#### Dataset excerpts
.....
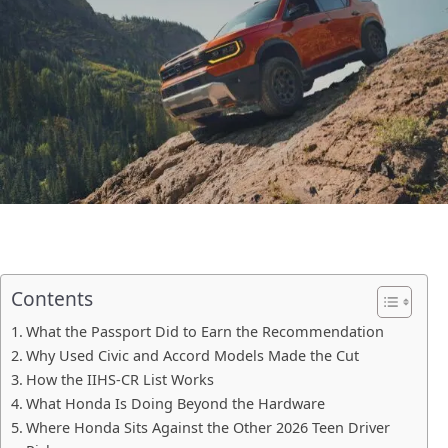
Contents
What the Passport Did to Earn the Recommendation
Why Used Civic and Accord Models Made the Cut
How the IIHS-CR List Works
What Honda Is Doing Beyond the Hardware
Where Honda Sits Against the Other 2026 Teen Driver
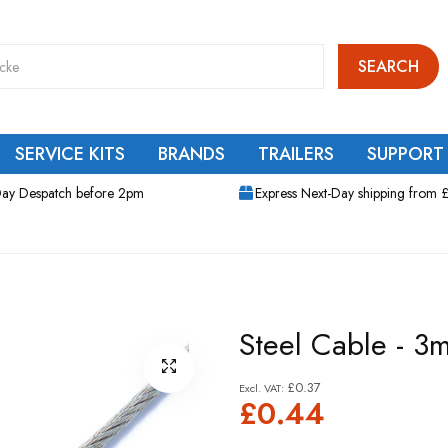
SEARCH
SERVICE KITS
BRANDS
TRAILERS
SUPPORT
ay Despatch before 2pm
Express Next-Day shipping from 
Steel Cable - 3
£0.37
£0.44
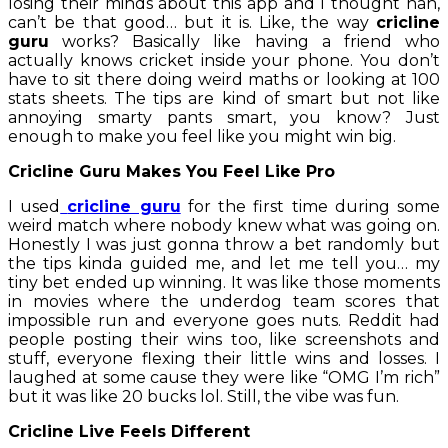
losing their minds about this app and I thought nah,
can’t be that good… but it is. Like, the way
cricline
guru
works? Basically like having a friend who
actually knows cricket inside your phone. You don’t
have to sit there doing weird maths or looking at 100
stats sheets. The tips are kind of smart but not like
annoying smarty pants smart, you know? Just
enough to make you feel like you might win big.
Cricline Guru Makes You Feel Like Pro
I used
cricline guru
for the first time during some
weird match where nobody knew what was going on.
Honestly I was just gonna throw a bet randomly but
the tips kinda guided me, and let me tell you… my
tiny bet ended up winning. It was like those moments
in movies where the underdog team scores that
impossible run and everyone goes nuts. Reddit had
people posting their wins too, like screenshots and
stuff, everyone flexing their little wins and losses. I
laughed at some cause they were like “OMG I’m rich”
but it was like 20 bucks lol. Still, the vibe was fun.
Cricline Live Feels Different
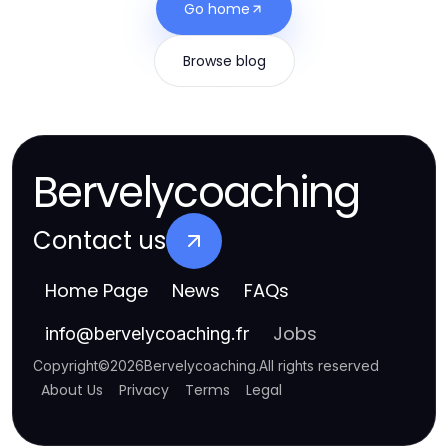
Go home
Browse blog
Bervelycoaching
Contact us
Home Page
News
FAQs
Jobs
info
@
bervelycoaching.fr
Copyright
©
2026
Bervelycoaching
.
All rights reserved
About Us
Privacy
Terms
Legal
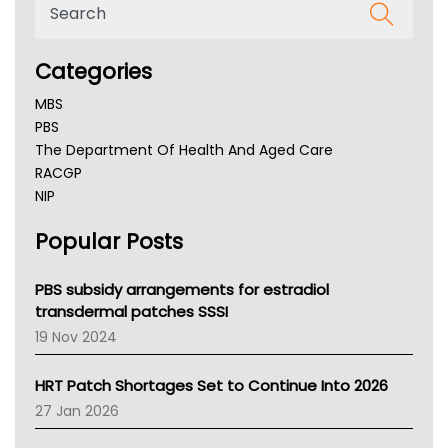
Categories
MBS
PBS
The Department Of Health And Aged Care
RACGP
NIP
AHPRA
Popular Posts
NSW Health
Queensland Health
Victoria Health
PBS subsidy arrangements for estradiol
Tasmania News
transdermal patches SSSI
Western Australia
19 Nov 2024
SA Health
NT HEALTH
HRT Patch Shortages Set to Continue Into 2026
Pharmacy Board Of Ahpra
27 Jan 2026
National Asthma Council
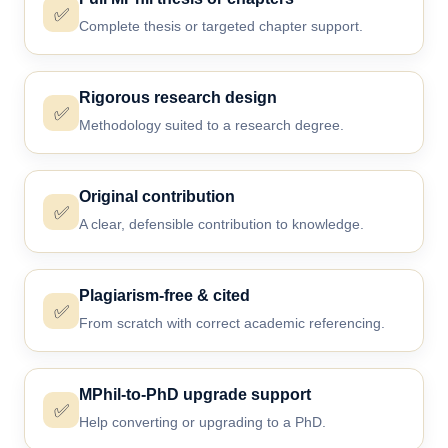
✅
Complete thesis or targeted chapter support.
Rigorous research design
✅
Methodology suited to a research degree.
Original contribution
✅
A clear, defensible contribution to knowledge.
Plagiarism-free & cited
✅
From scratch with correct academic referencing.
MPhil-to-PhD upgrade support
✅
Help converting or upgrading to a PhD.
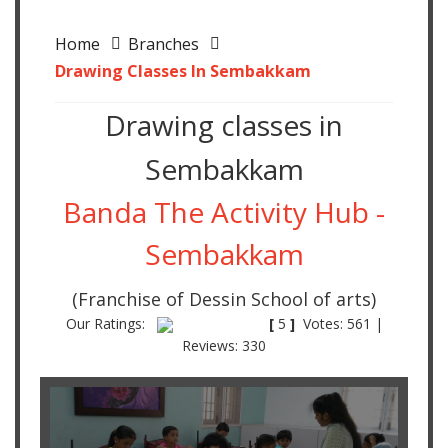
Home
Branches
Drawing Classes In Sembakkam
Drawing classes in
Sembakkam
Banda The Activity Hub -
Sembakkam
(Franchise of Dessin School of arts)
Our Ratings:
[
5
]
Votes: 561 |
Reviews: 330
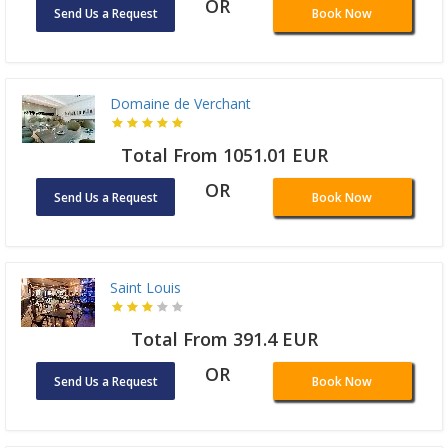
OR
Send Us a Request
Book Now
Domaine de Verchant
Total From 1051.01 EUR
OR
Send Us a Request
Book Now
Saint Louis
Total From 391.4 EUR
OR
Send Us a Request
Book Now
.....
#### Activity
Return each line among the entries that holds the word "tips".

#### The answer
stats sheets. The tips are kind of smart but not like
the tips kinda guided me, and let me tell you… my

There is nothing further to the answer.